▶ **DOCUMENT EXTRACT**:
((

116> Thanks for mentioning One Crazy Summer. I'm putting together my 12 12 challenge, and in February I try to read all African American authors. That would be the perfect book for then.

118CurrerBell
Editat: ag. 28, 2011, 4:18am

117>> And another on my TBR list: Roll of Thunder, Hear My Cry.

ETA: And cammykitty, you might also be interested in Zora and Me, which I've already read but regarding which I have some mixed feelings, so you might want to see my rather lengthy review of it on its LT page.

119cammykitty
ag. 28, 2011, 4:59am

I love love love Roll of Thunder, Hear my Cry. Interesting review on Zora and Me. You are right, young readers will have no idea who she is and not many, if any, of Zora's books are appropriate for a young audience. I read Seraph on the Suwanee last year, and to boil down the plot to a ridiculous point - it was about a woman who has always let her husband do things for her, coming into her own. Such a subtle plot, and one that only someone who is at least in their mid-twenties could appreciate. I should put Dust Tracks on a Road on my reading list, and certainly the setting and historical time period of Zora and Me may be enough to carry the interest of a young reader. Thanks for the suggestion.

))

▶ **GIVEN REQUEST 1**:
Answer from the book forum thread:
(a) In which month does the first poster try to read only African American authors?
(b) Which book does CurrerBell suggest cammykitty might be interested in?
(c) Which book did cammykitty read last year?
▶ **GIVEN REQUEST 2**: Repeat the stretch of the book forum thread from "I love love" through "for the suggestion.", swapping "reading list" for "wish list".
Rely on the book forum thread alone.

▶ **PROVIDED MATERIAL**:
((

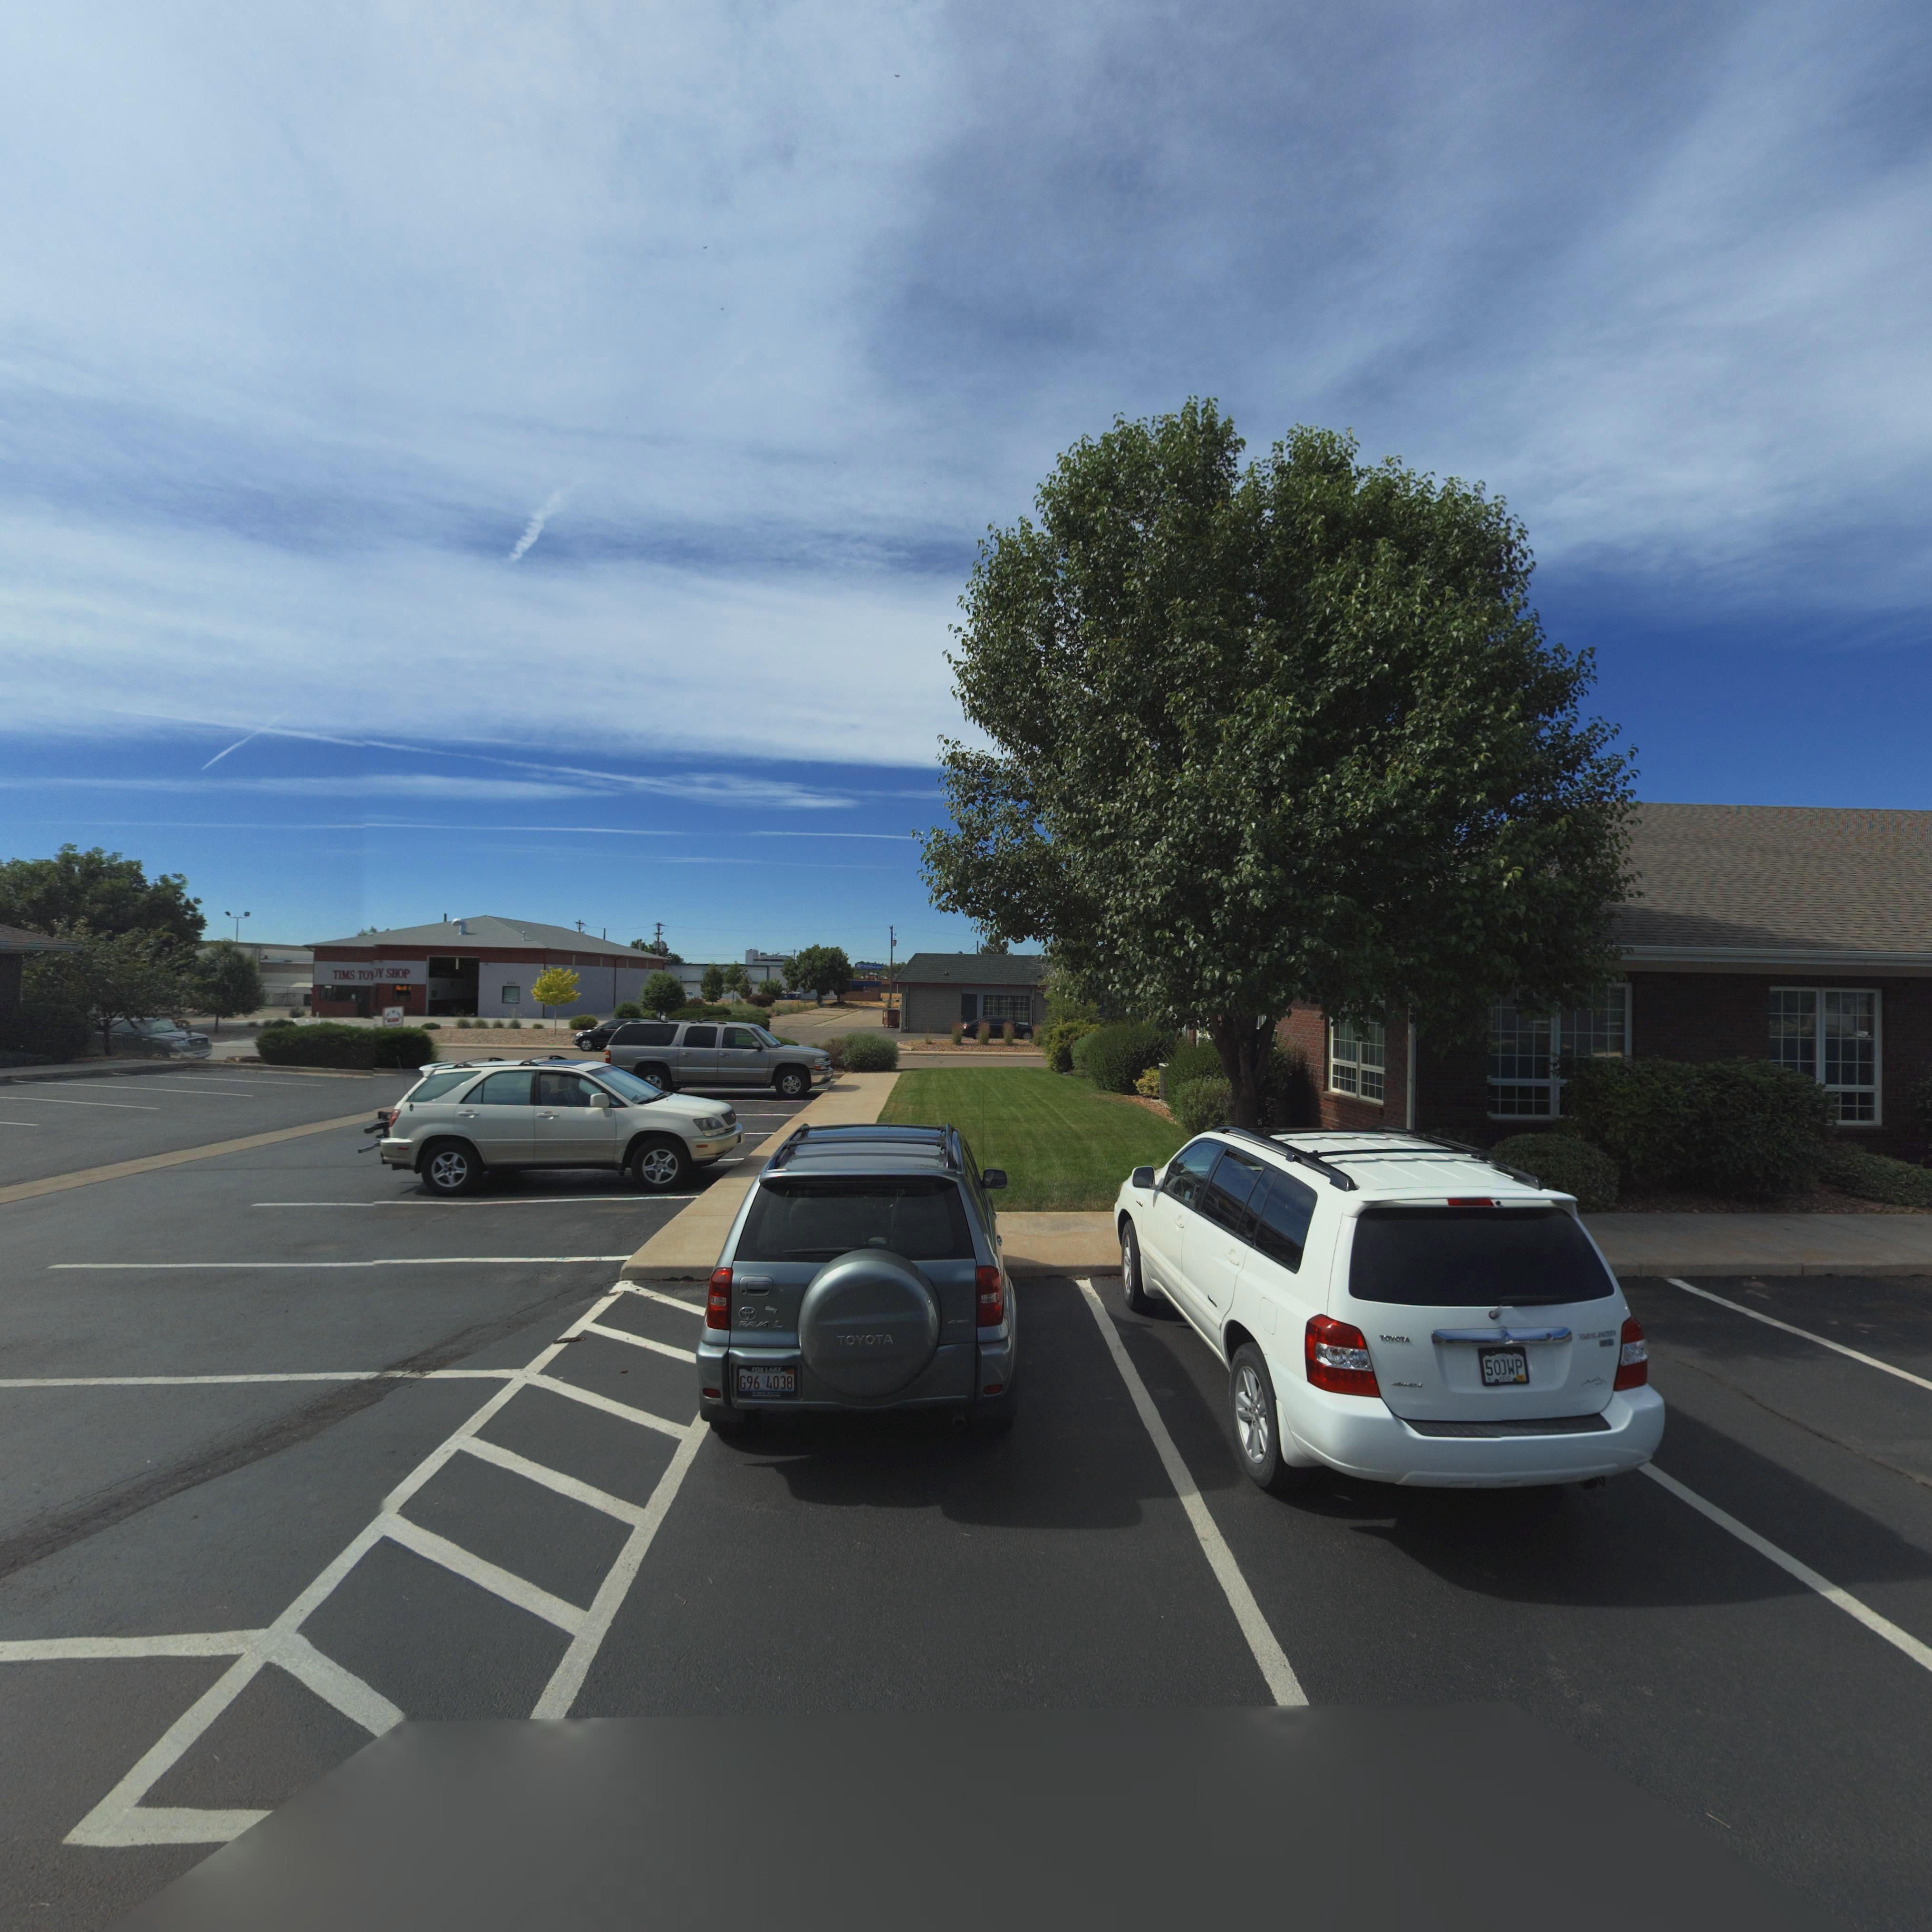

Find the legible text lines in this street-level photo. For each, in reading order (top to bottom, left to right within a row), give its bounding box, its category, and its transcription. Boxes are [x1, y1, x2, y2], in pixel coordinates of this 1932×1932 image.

))

▶ **ANSWER 1**:
(a) February
(b) Zora and Me
(c) Seraph on the Suwanee

▶ **ANSWER 2**:
I love love love Roll of Thunder, Hear my Cry. Interesting review on Zora and Me. You are right, young readers will have no idea who she is and not many, if any, of Zora's books are appropriate for a young audience. I read Seraph on the Suwanee last year, and to boil down the plot to a ridiculous point - it was about a woman who has always let her husband do things for her, coming into her own. Such a subtle plot, and one that only someone who is at least in their mid-twenties could appreciate. I should put Dust Tracks on a Road on my wish list, and certainly the setting and historical time period of Zora and Me may be enough to carry the interest of a young reader. Thanks for the suggestion.